* What you are asked to do: Render every line below as a JSON array of strings, one string per line, omitting blank lines.

* Data for the task:
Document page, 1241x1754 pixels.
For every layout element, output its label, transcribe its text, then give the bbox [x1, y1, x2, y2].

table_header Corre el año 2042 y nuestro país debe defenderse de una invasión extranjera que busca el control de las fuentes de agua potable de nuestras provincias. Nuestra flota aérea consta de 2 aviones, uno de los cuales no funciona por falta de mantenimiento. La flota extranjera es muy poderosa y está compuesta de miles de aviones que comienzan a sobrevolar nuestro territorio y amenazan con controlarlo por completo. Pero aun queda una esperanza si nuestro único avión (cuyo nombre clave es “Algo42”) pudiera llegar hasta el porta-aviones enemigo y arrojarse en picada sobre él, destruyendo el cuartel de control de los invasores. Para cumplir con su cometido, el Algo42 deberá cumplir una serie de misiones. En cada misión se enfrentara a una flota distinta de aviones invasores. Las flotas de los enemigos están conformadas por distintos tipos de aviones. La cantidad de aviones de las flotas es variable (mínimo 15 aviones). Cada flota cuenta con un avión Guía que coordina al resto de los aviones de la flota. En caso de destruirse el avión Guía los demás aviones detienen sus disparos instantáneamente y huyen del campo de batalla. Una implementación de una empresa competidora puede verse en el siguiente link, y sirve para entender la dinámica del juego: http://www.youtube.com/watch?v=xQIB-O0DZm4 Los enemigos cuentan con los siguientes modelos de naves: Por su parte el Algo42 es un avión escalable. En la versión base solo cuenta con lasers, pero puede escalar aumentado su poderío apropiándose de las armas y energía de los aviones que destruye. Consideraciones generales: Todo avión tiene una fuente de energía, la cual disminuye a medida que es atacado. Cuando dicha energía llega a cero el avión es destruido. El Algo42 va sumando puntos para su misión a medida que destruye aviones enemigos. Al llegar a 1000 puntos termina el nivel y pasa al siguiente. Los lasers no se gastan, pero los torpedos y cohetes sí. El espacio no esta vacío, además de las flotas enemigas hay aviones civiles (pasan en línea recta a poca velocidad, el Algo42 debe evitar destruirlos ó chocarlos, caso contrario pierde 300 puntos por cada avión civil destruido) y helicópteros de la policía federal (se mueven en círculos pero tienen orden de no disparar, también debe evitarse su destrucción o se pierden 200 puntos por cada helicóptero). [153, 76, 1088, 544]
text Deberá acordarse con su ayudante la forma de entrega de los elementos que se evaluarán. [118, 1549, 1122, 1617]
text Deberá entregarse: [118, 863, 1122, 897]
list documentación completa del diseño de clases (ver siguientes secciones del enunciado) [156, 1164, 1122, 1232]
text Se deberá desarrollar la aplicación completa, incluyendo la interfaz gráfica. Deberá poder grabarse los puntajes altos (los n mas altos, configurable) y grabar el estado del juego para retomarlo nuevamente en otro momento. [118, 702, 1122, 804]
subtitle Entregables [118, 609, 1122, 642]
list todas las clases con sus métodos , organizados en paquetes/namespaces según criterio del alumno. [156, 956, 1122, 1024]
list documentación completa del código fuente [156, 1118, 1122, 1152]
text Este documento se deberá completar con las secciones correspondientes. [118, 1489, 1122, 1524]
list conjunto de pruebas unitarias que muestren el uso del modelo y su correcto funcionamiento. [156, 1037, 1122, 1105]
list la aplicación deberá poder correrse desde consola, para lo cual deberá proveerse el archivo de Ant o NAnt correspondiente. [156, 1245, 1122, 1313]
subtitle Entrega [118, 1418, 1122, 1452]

* Answer:
[
  "Document page, 1241x1754 pixels.",
  "For every layout element, output its label, transcribe its text, then give the bbox [x1, y1, x2, y2].",
  "table_header Corre el año 2042 y nuestro país debe defenderse de una invasión extranjera que busca el control de las fuentes de agua potable de nuestras provincias. Nuestra flota aérea consta de 2 aviones, uno de los cuales no funciona por falta de mantenimiento. La flota extranjera es muy poderosa y está compuesta de miles de aviones que comienzan a sobrevolar nuestro territorio y amenazan con controlarlo por completo. Pero aun queda una esperanza si nuestro único avión (cuyo nombre clave es “Algo42”) pudiera llegar hasta el porta-aviones enemigo y arrojarse en picada sobre él, destruyendo el cuartel de control de los invasores. Para cumplir con su cometido, el Algo42 deberá cumplir una serie de misiones. En cada misión se enfrentara a una flota distinta de aviones invasores. Las flotas de los enemigos están conformadas por distintos tipos de aviones. La cantidad de aviones de las flotas es variable (mínimo 15 aviones). Cada flota cuenta con un avión Guía que coordina al resto de los aviones de la flota. En caso de destruirse el avión Guía los demás aviones detienen sus disparos instantáneamente y huyen del campo de batalla. Una implementación de una empresa competidora puede verse en el siguiente link, y sirve para entender la dinámica del juego: http://www.youtube.com/watch?v=xQIB-O0DZm4 Los enemigos cuentan con los siguientes modelos de naves: Por su parte el Algo42 es un avión escalable. En la versión base solo cuenta con lasers, pero puede escalar aumentado su poderío apropiándose de las armas y energía de los aviones que destruye. Consideraciones generales: Todo avión tiene una fuente de energía, la cual disminuye a medida que es atacado. Cuando dicha energía llega a cero el avión es destruido. El Algo42 va sumando puntos para su misión a medida que destruye aviones enemigos. Al llegar a 1000 puntos termina el nivel y pasa al siguiente. Los lasers no se gastan, pero los torpedos y cohetes sí. El espacio no esta vacío, además de las flotas enemigas hay aviones civiles (pasan en línea recta a poca velocidad, el Algo42 debe evitar destruirlos ó chocarlos, caso contrario pierde 300 puntos por cada avión civil destruido) y helicópteros de la policía federal (se mueven en círculos pero tienen orden de no disparar, también debe evitarse su destrucción o se pierden 200 puntos por cada helicóptero). [153, 76, 1088, 544]",
  "text Deberá acordarse con su ayudante la forma de entrega de los elementos que se evaluarán. [118, 1549, 1122, 1617]",
  "text Deberá entregarse: [118, 863, 1122, 897]",
  "list documentación completa del diseño de clases (ver siguientes secciones del enunciado) [156, 1164, 1122, 1232]",
  "text Se deberá desarrollar la aplicación completa, incluyendo la interfaz gráfica. Deberá poder grabarse los puntajes altos (los n mas altos, configurable) y grabar el estado del juego para retomarlo nuevamente en otro momento. [118, 702, 1122, 804]",
  "subtitle Entregables [118, 609, 1122, 642]",
  "list todas las clases con sus métodos , organizados en paquetes/namespaces según criterio del alumno. [156, 956, 1122, 1024]",
  "list documentación completa del código fuente [156, 1118, 1122, 1152]",
  "text Este documento se deberá completar con las secciones correspondientes. [118, 1489, 1122, 1524]",
  "list conjunto de pruebas unitarias que muestren el uso del modelo y su correcto funcionamiento. [156, 1037, 1122, 1105]",
  "list la aplicación deberá poder correrse desde consola, para lo cual deberá proveerse el archivo de Ant o NAnt correspondiente. [156, 1245, 1122, 1313]",
  "subtitle Entrega [118, 1418, 1122, 1452]"
]